Friday, March 12, 2010

Teaching Writing Strategies

I recommend a four-step instructional process for teaching writing strategies.

The steps are these:

1. Identify a strategy worth teaching

Identifying strategies worth teaching means looking for strategies that will be genuinely helpful. In the case of struggling writers, strategies worth teaching are the ones which will help them overcome their writing difficulties. Research suggests that the best way to identify such strategies is by talking with struggling writers, asking them about how they write, what they think about while writing, and what they see as difficulties. Additional insight can be gained by studying student papers to infer where writers are having difficulty and by observing writers at work.

2. Introduce the strategy by modeling it

Introducing strategies by modeling them generally means some form of composing out loud in front of students. Many of the teachers in research studies prefer to do this for groups or whole classes by writing at an overhead projector. They speak their thoughts while writing, calling particular attention to the strategy they are recommending for students. Sometimes they ask students to contribute to the writing the teacher is doing, to copy the writing for themselves, or to compose a similar piece of writing in connection with the writing the teacher is doing. Teachers also frequently model writing strategies during individual conferences with students.
3. Scaffold students' learning of the strategy
Scaffolding the learning of a writing strategy means helping students to try the strategy with teacher assistance. This is best done in a writing workshop. The workshop setting is ideal for giving varying degrees of assistance according to individual needs. It is also ideal for conferring with individuals and for setting up partnerships and peer groups so that students can assist each other in the learning of strategies. Even when a writing workshop is not used, some amount of in-class writing with teacher assistance is necessary to make sure that writers practice using the strategy being taught.

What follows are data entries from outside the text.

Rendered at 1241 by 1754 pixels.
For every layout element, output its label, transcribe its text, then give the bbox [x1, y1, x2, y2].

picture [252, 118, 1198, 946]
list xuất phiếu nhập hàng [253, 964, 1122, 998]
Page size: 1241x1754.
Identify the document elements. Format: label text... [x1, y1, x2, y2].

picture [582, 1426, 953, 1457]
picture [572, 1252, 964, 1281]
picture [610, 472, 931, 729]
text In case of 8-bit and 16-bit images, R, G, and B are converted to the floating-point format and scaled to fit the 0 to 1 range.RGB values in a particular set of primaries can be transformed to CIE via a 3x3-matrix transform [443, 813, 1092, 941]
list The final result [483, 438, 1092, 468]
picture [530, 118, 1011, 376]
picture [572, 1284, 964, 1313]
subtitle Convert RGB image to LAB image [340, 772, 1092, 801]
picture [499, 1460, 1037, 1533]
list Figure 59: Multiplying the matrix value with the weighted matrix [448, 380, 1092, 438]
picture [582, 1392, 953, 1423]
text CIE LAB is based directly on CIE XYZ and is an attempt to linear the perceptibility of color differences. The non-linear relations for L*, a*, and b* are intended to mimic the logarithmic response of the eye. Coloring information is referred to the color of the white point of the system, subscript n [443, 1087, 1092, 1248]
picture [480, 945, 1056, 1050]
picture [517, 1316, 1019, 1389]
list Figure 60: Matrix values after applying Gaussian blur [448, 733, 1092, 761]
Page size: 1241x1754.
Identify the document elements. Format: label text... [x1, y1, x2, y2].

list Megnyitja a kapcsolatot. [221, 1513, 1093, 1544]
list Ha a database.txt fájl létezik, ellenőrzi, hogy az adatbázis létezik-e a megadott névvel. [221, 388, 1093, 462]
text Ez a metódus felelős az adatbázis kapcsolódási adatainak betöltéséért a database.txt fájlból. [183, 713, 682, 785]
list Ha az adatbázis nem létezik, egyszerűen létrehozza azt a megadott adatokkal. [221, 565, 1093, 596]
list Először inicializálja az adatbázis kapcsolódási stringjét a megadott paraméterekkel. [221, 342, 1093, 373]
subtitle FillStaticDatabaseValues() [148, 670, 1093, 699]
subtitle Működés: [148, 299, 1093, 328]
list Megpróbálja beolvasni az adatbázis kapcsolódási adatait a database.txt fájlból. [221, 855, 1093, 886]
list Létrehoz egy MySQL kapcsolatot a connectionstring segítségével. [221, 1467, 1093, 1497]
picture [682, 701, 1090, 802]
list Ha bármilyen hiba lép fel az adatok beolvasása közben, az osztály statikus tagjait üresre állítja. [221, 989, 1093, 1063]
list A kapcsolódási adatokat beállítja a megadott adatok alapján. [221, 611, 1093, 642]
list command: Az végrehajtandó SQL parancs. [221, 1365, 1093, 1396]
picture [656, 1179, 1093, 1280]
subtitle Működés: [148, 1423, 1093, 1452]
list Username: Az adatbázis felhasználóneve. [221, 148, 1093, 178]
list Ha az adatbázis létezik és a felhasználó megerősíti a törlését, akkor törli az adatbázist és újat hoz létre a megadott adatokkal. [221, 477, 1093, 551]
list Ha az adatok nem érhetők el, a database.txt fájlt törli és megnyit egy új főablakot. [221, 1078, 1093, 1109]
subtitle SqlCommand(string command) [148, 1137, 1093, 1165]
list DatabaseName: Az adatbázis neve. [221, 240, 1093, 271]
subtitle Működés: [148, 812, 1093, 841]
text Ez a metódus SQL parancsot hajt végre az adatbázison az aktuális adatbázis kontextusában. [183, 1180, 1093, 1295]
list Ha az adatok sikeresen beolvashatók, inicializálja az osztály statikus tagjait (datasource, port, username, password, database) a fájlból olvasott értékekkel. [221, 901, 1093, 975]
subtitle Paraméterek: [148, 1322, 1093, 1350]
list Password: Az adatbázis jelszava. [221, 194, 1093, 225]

4. Repeated practice and reinforcement

Helping students to work toward independent mastery of the strategy through repeated practice and reinforcement means giving them opportunities to use the strategy many times with decreasing amounts of assistance each time. The idea here is that it is better to teach a few key writing strategies well than it is to teach many of them insufficiently. Students value and master the things we have them do repeatedly. In a way, this gets back to identifying strategies worth teaching -- look for ones that are crucial to writing processes, such as strategies for planning particular types of writing, or for structuring texts certain ways. Then model, practice and repeat.